I am thinking about starting up a new competition, but I need to know if there's enough people to join up. If you do photoshop, and are willing to join in on a competition, let me know!


----------



## Trix (Dec 15, 2009)

I'm down.


----------



## kantowrestler (Jun 6, 2009)

Doesn't it cost money to get photoshop nowadays?


----------



## Ryan_Stevens (Apr 5, 2017)

I'm also using Photoshop


----------



## No Limitz MMA (Oct 4, 2018)

I don't do photoshops much, but I do video editing ! I will still join your contest for fun...maybe a video promo contest soon ?

Cheers


----------



## Trix (Dec 15, 2009)

Oh. I don't use photoshop.

I use a free editing app called TheGimp out of gimp.org.

I still have a lot of MMA images with the backgrounds cut out that can be used to make posters, sigs, avas, etc.

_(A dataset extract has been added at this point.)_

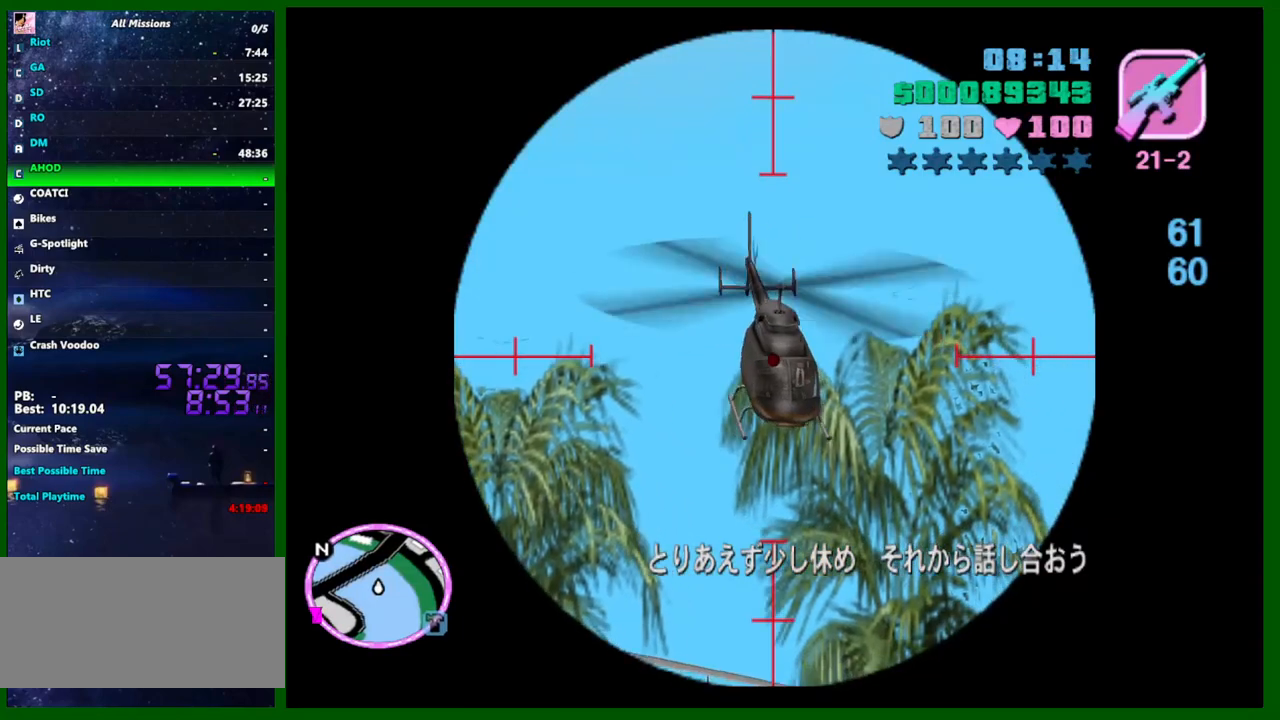
{"keys": [], "mouse": [], "events": [[83, "mouse_left", "down"], [183, "mouse_left", "up"], [367, "f1", "down"], [417, "f1", "up"]]}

Maybe I'll make a new site & upload, sometime.


----------



## kantowrestler (Jun 6, 2009)

I don't use photoshop, but I do use microsoft paint which you can do a lot with nowadays.


----------



## RangerClydeTheBlue (Jul 11, 2012)

kantowrestler said:


> I don't use photoshop, but I do use microsoft paint which you can do a lot with nowadays.


This is the most kanto post yet.


----------



## Voiceless (Nov 8, 2010)

Trix said:


> I use a free editing app called TheGimp out of gimp.org.


It's just called GIMP.

The Gimp is that ...guy from Pulp Fiction






:thumb02:


----------



## kantowrestler (Jun 6, 2009)

RangerClydeTheBlue said:


> This is the most kanto post yet.


 I guess I'll take that as a compliment and there's a reason why I've never watched Pulp Fiction.


----------



## Voiceless (Nov 8, 2010)

kantowrestler said:


> [...] there's a reason why I've never watched Pulp Fiction.


Because you lack taste in good cinematography¿


----------



## kantowrestler (Jun 6, 2009)

No because I am selective of the movies that I watch and I've never had a reason to watch Pulp Fiction until this point in my life.


----------